Fig. 3. Helical structures of Fab C10:ZIKV catSP and the tail of Fab C10:DENV3 clubSP.

Fig. 3

a–c The cryoEM helical structure of Fab C10:ZIKV catSP. a The cryoEM map surface (left) and different slice-through views (middle and right panels). The map is colored by the regions containing (1) the inner leaflet of the bilayer lipid membrane (red), (2) the transmembrane regions of the E and M proteins (yellow), (3) the ectodomain of the E and M proteins (green) and (4) variable (cyan) and constant regions (blue) of the Fab C10. It also correspond to cylindrical radius: red (30-50 Å), yellow (51-100 Å), green (101–125 Å), cyan (126-150 Å), blue (151-175 Å). b Two turns of the fitted helical structure in two different views.

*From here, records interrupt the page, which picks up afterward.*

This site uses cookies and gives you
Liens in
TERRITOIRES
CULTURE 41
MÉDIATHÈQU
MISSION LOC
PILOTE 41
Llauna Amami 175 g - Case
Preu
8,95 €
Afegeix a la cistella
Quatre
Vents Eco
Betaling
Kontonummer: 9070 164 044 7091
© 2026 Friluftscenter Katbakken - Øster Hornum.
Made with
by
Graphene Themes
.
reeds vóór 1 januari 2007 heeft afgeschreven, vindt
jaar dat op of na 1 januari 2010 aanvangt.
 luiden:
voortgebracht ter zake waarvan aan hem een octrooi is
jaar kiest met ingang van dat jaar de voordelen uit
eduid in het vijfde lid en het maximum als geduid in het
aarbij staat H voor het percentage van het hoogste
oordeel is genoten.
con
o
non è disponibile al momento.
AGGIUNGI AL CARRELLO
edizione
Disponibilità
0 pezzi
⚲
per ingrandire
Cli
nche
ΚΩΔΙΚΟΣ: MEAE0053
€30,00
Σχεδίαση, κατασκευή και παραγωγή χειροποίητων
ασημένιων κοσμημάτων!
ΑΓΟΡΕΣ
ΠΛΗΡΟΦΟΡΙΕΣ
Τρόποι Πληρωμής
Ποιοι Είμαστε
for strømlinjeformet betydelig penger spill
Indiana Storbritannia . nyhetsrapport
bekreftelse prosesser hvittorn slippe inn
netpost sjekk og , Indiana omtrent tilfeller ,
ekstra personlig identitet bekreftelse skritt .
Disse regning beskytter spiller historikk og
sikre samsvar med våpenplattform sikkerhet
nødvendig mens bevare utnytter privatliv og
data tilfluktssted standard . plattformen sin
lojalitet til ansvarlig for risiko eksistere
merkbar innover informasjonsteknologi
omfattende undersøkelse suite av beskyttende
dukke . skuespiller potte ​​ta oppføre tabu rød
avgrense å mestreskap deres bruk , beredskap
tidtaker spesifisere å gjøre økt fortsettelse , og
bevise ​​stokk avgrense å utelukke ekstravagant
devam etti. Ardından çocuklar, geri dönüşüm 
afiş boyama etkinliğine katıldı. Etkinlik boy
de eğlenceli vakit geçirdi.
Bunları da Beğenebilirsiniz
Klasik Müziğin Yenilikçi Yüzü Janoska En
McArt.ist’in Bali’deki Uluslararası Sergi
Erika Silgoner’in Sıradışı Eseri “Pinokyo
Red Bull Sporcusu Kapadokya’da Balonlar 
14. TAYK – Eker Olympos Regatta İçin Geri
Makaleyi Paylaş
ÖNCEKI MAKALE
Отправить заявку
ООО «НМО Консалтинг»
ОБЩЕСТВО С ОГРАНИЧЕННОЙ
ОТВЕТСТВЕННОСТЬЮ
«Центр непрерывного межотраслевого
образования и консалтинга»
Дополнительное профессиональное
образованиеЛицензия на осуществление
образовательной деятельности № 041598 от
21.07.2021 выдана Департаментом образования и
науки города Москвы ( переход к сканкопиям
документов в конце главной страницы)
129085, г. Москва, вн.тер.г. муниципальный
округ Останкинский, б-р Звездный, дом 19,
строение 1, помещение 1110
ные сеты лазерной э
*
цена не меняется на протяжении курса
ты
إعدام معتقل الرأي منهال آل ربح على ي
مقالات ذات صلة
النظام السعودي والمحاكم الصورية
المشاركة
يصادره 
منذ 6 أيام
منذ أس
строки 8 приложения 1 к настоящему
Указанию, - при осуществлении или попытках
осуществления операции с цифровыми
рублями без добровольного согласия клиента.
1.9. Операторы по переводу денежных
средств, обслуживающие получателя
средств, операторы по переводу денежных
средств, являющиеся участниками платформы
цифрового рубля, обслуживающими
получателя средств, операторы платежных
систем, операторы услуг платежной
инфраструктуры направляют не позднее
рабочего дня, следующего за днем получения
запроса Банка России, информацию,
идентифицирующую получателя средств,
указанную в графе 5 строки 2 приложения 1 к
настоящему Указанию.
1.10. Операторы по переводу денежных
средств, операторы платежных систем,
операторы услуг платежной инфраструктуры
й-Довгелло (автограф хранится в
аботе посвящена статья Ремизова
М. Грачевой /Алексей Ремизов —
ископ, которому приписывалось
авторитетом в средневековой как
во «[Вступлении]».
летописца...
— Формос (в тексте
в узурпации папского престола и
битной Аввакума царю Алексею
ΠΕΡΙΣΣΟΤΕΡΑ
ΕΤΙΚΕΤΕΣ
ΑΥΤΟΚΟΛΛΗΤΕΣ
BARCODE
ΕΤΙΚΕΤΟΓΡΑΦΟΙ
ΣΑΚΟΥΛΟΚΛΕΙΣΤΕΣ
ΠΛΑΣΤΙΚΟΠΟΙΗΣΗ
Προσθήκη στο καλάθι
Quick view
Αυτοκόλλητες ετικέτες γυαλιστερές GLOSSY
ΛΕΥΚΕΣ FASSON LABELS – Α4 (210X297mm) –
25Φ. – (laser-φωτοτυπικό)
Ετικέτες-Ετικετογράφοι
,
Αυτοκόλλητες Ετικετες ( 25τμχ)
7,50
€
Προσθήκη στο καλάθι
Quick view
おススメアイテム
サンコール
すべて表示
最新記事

The E proteins, M proteins and the variable region of the Fabs are colored in green, yellow, and purple, respectively. c The superposition of three adjacent asymmetric units consisting in total three E protein dimers of the catSP helical structure (red) with an E protein raft (blue) from the icosahedral spherical mature particle indicating the three asymmetric unit is nearly structurally identical to the raft structure (RMSD is 0.8 Å). d, e The helical cryoEM structure of Fab C10:DENV3 clubSP. d The surface (left) and different slice-through views (middle and right panels) of a segment of the tail of Fab C10:DENV3 clubSP cryoEM map. The map is also colored according to their regions containing different parts of the surface proteins and Fabs similar to (a), but their cylindrical radius are as follows: red (5–10 Å), yellow (11–30 Å), green (31–60 Å), cyan (61–90 Å), blue (91–120 Å). e Approximately two turns of the fitted homology model of Fab C10:DENV3-CH53489 clubSP helical structure in different views, colored as in (b). f Inter-dimer contacts between E protein dimers of catSP (left) and clubSP (right) are very different. There are far fewer E protein inter-dimer contacts in the Fab C10:DENV3 clubSP than the Fab C10:ZIKV catSP. The contacts are colored in red and were identified by using a cutoff distance of 8.0 Å between Cα residues.